**Extract to read:**
Your saying you want to change then write this?

That would be the day.


----------



## ABHale

Newgem said:


> I think the freshness and mystery of each encounter makes it exciting also.
> How can I be unfit for a monogamous relationship if for the past 4 years I have never even thought of other dudes until just recently? I’ve been a caring wife and mother. Plus I was raised with values, morals, family environment.
> What I do know is I like adventure, pushing limits, and being “naughty”. I’m a sexual person in general. I can’t imagine going from my current marriage to a swinger lifestyle. You’re right though, I want the best of both worlds I think. Have my cake and eat it too. It’s selfish.


Being raised with and believing in something is completely different. Just like preacher’s kids, they are either great Christians or hell bent on shedding off any vestige of their parents beliefs

You have no morals or integrity. Your character is defined by your actions. By your actions, you will never be a safe partner in life for your husband.

**What this task involves:**
Copy the forum reply from "Being raised with" to "for your husband.", putting "conduct" in place of "actions".

Text extracted from each page:
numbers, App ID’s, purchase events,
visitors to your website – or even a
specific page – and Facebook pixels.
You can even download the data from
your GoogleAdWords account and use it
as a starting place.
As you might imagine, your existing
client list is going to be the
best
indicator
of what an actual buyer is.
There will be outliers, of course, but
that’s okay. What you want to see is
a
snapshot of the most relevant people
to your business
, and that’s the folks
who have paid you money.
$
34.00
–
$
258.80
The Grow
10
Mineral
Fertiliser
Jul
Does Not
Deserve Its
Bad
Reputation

...

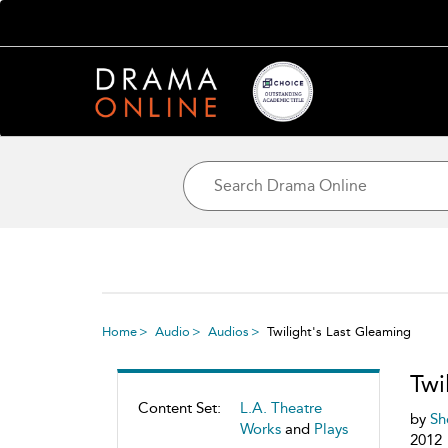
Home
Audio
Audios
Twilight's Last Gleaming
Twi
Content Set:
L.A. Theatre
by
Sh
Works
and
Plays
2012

**Answer box:**
Being raised with and believing in something is completely different. Just like preacher’s kids, they are either great Christians or hell bent on shedding off any vestige of their parents beliefs

You have no morals or integrity. Your character is defined by your conduct. By your conduct, you will never be a safe partner in life for your husband.